Additionally, AMGA asked CMS to align future appropriate use criteria and clinical decision-support mechanisms for advanced diagnostic imaging services with MACRA’s proposed Merit-Based Incentive Payment System. Under MACRA, providers will be able to earn value-based incentive payments through appropriate resource use and coordinating the appropriate use criteria with MACRA would reduce administrative burdens.

The industry group also advised CMS to include a beneficiary attestation option for all accountable care organization tracks under Medicare. CMS intends to implement an automated mechanism for beneficiaries to voluntary sign up for ACO participation

“AMGA supports this proposal for all ACO tracks,” AMGA wrote. “This would not only enhance the attribution process, by reducing unstable assignment or year-over-year patient churn, it would also recognize patient choice and likely make patients more engaged in the care they receive.”

In the letter commenting on the proposed 2017 Hospital Outpatient Prospective Payment System, AMGA suggested that CMS be more flexible with determining if off-campus provider-based departments are exempted from site-neutral payments and allow claims billed three years before November 2, 2015 to be exempted from lower site-neutral rates.
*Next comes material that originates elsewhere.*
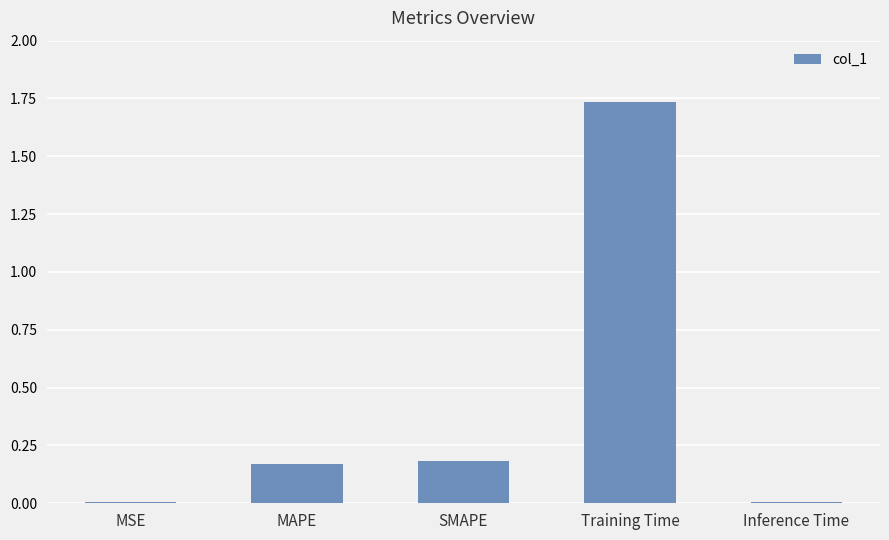

What is the difference between the values at MAPE and Training Time?

1.6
“CMS should be open to evaluating and granting a limited number of relocation requests particularly if they provide evidence demonstrating significant improvement in existing or exempted patient care,” wrote the organization.

The industry group also asked CMS to eliminate the proposal to remove the pain management dimension of the Hospital Consumer Assessment of Health Plans Survey that contributes to payment adjustments under the Hospital Value-Based Purchasing Program. No scientific studies confirm that survey responses influence inappropriate prescribing habits for pain.
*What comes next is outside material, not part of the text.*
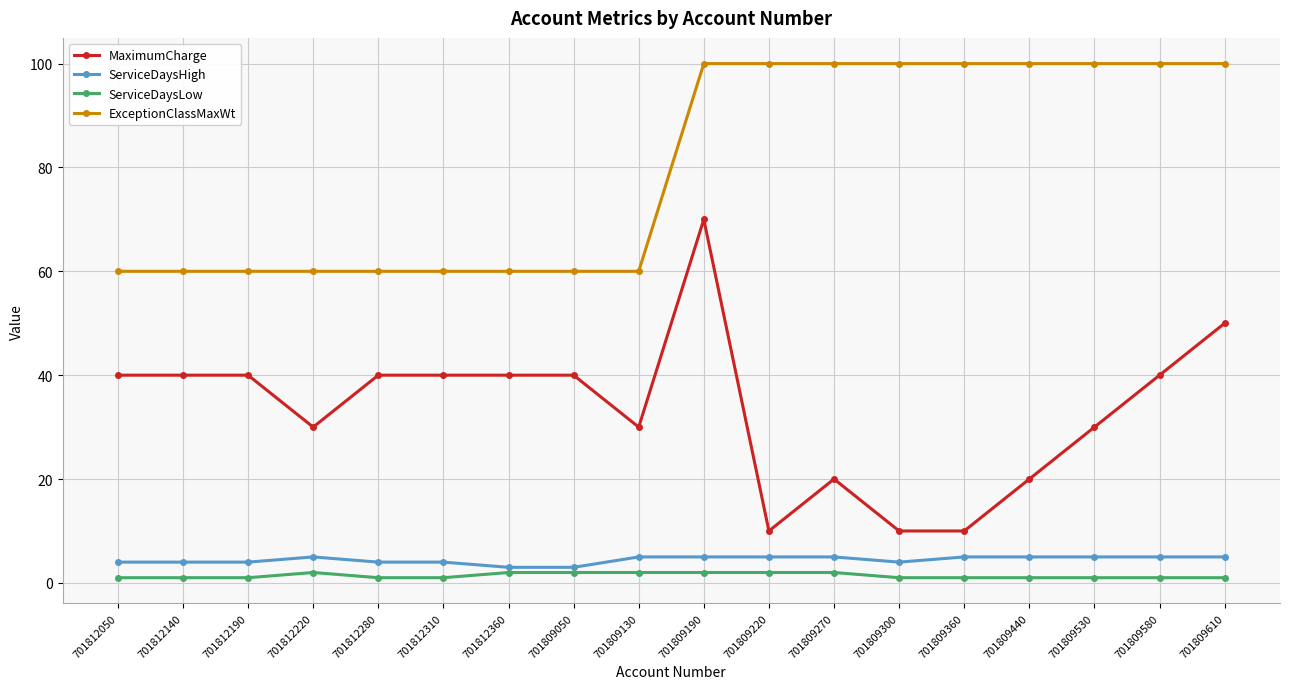

Which series changed the most between 701809220 and 701809270?

MaximumCharge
On the other hand, AMGA did voice support for some proposed changes to the Medicare hospital outpatient reimbursement program, including a continuous 90-day EHR reporting period for all eligible professionals, removal of beneficiary authorization requirements for electronic communication of medical data with other treating providers as a condition for payment, and additional public reporting on performance measurements on CMS websites.

“AMGA is pleased that CMS included in its proposals a 90-day reporting period in 2016 eligible professionals,” said Fisher. “As AMGA has stated in previous comments, this change will provide for a smooth transition for both providers and EHR vendors toward a more effective EHR system.”

“AMGA also supports to move toward increased transparency in the hospital outpatient quality reporting,” Fisher continued. “Both providers and patients will benefit from the availability of the performance data.”

CMS closed the comment period on both proposed Medicare reimbursement systems on September 6 and it intends to review all comments before finalizing any changes.